[Data provided Boundary: Start]

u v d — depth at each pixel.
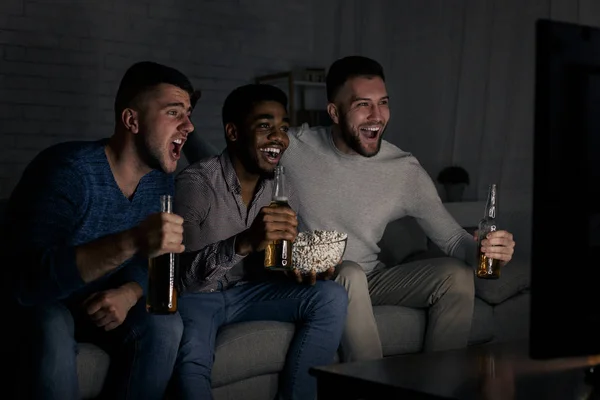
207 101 5.39
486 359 1.62
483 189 4.23
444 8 4.52
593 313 1.29
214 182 2.30
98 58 5.00
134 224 2.04
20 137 4.80
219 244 2.12
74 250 1.71
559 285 1.25
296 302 2.23
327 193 2.63
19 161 4.80
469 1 4.35
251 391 2.20
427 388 1.35
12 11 4.74
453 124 4.45
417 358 1.61
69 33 4.91
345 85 2.60
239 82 5.51
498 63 4.17
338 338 2.24
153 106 1.99
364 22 5.11
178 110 2.03
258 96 2.33
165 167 2.04
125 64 5.09
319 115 5.24
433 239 2.71
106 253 1.69
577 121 1.25
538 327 1.25
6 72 4.74
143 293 1.99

[Data provided Boundary: End]

Problem statement:
Only what runs from the line containing "74 250 1.71" through the final line of the entries above belongs in the answer, restated exactly.

Output for this task:
74 250 1.71
559 285 1.25
296 302 2.23
327 193 2.63
19 161 4.80
469 1 4.35
251 391 2.20
427 388 1.35
12 11 4.74
453 124 4.45
417 358 1.61
69 33 4.91
345 85 2.60
239 82 5.51
498 63 4.17
338 338 2.24
153 106 1.99
364 22 5.11
178 110 2.03
258 96 2.33
165 167 2.04
125 64 5.09
319 115 5.24
433 239 2.71
106 253 1.69
577 121 1.25
538 327 1.25
6 72 4.74
143 293 1.99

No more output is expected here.